February 10, 2023

Prisoners Who Donate a Lifesaving Organ Ought to Be Rewarded

One organ donor can save up to eight people’s lives. Tragically, thousands of patients die each year while waiting for a kidney or other organ that never came.

Almost 5,000 Massachusetts residents are on the waiting list for a kidney, liver, or other organ that could be transplanted to save their lives. Believing it better to light one small candle than to curse the darkness, two Massachusetts legislators propose a modest reform that could bring some hope to patients with end-stage organ disease. Legislation filed by Representatives Carlos González of Springfield and Judith García of Chelsea would allow prison inmates to qualify for a reduction in their sentence by donating one of their organs or bone marrow. Their bill, HD.3822, imposes no mandate or penalty; it simply offers prisoners who become organ donors a chance to shorten their incarceration by up to 12 months. The reaction to this proposal has been unhinged. Critics lambasted it as “incredibly offensive,” “coercive and disrespectful,” and “dystopian.” An “egregious violation of medical ethics,” seethed one commenter on Twitter. “Utterly disgusting and predatory,” railed another.

What explains such hostility? Partly it seems to be the idea that for prisoners, there is no meaningful distinction between incentive and duress — that an inducement to do a worthy thing is tantamount to a penalty for not doing it. “Can someone who is suffering in prison, and desperate to get out,” asks a skeptical writer in MIT Technology Review, “really give free and informed consent?”

But why should prisoners be thought incapable of deciding for themselves whether to become organ donors? Nothing in the bill would subject inmates to undue influence. On the contrary: The bill requires that someone designated by an organization “advocating for the rights of incarcerated individuals” be involved in supervising the program.

It takes months for anyone, in or out of prison, to qualify as an organ donor. The screening is very elaborate. It involves not only blood tests and physical checkups but also education, psychological evaluation, multiple confirmations of informed consent, and consultation with a social worker. Potential donors are repeatedly reminded that they can opt out. No one is rushed into donating an organ. There is nothing remotely “coercive and disrespectful” about the process.

But some of those pouring scorn on the legislators’ proposal have a different objection: They shudder at the prospect that anyone donating an organ might receive something in exchange. And that raises an issue that goes to the heart of America’s organ-donor system.

Some background:

To address a critical shortage of lifesaving organs available for transplant, Congress in 1984 enacted the National Organ Transplant Act. The law, among other provisions, made it a crime to reward anyone with “valuable consideration” for agreeing to donate an organ. The result nearly 40 years later? An even more critical shortage of lifesaving organs available for transplant.
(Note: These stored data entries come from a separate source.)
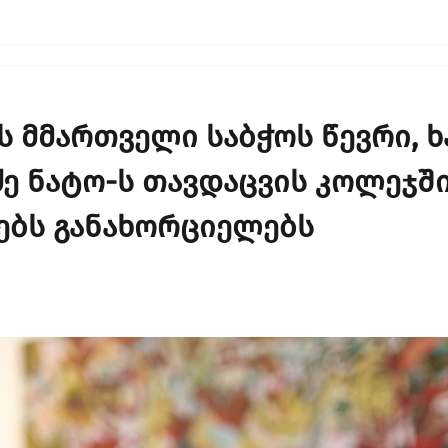
ს მმართველი საბჭოს წევრი, 
ძე ნატო-ს თავდაცვის კოლეჯშ
ებს განახორციელებს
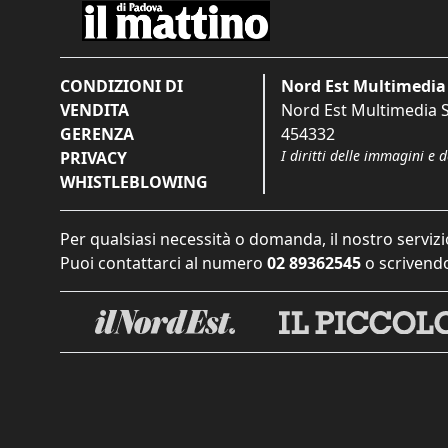
CONDIZIONI DI
Nord Est Multimedia 
VENDITA
Nord Est Multimedia S.
GERENZA
454332
I diritti delle immagini e 
PRIVACY
WHISTLEBLOWING
Per qualsiasi necessità o domanda, il nostro servizi
Puoi contattarci al numero
02 89362545
o scrivendo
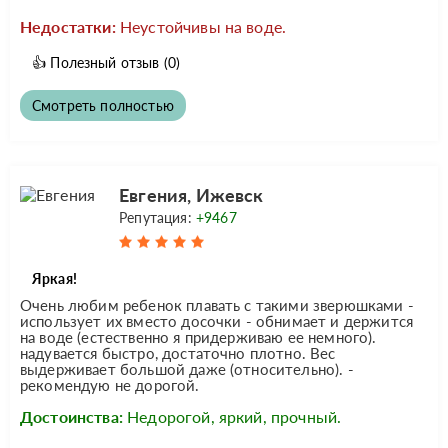
Недостатки:
Неустойчивы на воде.
👍
Полезный отзыв
(0)
Смотреть полностью
Евгения, Ижевск
Репутация:
+9467
Яркая!
Очень любим ребенок плавать с такими зверюшками -
использует их вместо досочки - обнимает и держится
на воде (естественно я придерживаю ее немного).
надувается быстро, достаточно плотно. Вес
выдерживает большой даже (относительно). -
рекомендую не дорогой.
Достоинства:
Недорогой, яркий, прочный.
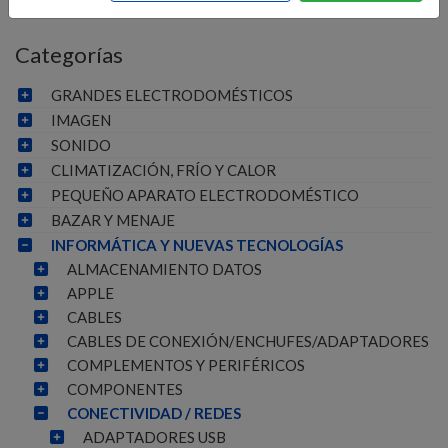
Categorías
GRANDES ELECTRODOMÉSTICOS
IMAGEN
SONIDO
CLIMATIZACIÓN, FRÍO Y CALOR
PEQUEÑO APARATO ELECTRODOMÉSTICO
BAZAR Y MENAJE
INFORMÁTICA Y NUEVAS TECNOLOGÍAS
ALMACENAMIENTO DATOS
APPLE
CABLES
CABLES DE CONEXIÓN/ENCHUFES/ADAPTADORES
COMPLEMENTOS Y PERIFÉRICOS
COMPONENTES
CONECTIVIDAD / REDES
ADAPTADORES USB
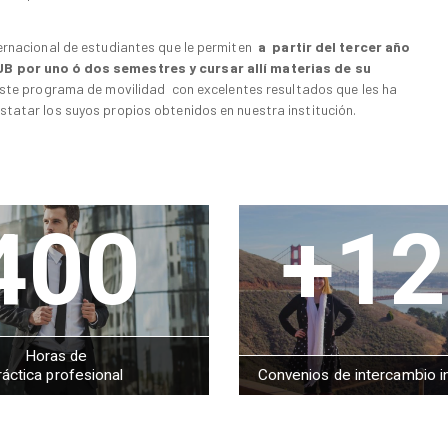
ernacional de estudiantes que le permiten
a partir del tercer año
UB por uno ó dos semestres y cursar allí materias de su
este programa de movilidad con excelentes resultados que les ha
atar los suyos propios obtenidos en nuestra institución.
400
+12
Horas de
ráctica profesional
Convenios de intercambio i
In decreeing that organ donors must be motivated by altruism alone, Congress meant well. It feared that offering financial incentives to potential donors might lead people to give up a kidney or a liver lobe in order to be compensated, rather than from the sheer goodness of their hearts. To be sure, Congress did not expect any of the other parties involved in an organ transplant — surgeons, hospitals, nurses, anesthesiologists, pharmacists, X-ray technicians — to provide their services for free. Only the person consenting to donate the crucial organ was required to forgo any reward.

Many donors, bless them, are glad to do so. But not nearly enough.

Approximately 105,000 Americans are currently on the waiting list for the kidney or other organ that could give them a new lease on life. Last year more than 42,000 organ transplants were performed. But that barely put a dent in the waiting list, to which another patient is added every 10 minutes — more than 50,000 per year. Meanwhile, 17 people on the list die each day, waiting for an organ that never came.

Congress ought to amend the 1984 law to allow financial incentives for organ donors, a reform that has drawn support from a number of scholars and is backed by public opinion. But in this matter, as in so many others, Congress is feckless to the point of paralysis.

All the more reason, then, for state policy makers to act. What González and García suggest might result in only a handful of additional transplants. But while the number of patients who would be helped is tiny, the benefit they would gain is immense — nothing less than life itself.

Those who recoil in horror from offering prisoners early release as an incentive to become an organ donor may be sincere. Surely, though, it is more abhorrent to let another human being die prematurely for no better reason than to keep a donor from being rewarded.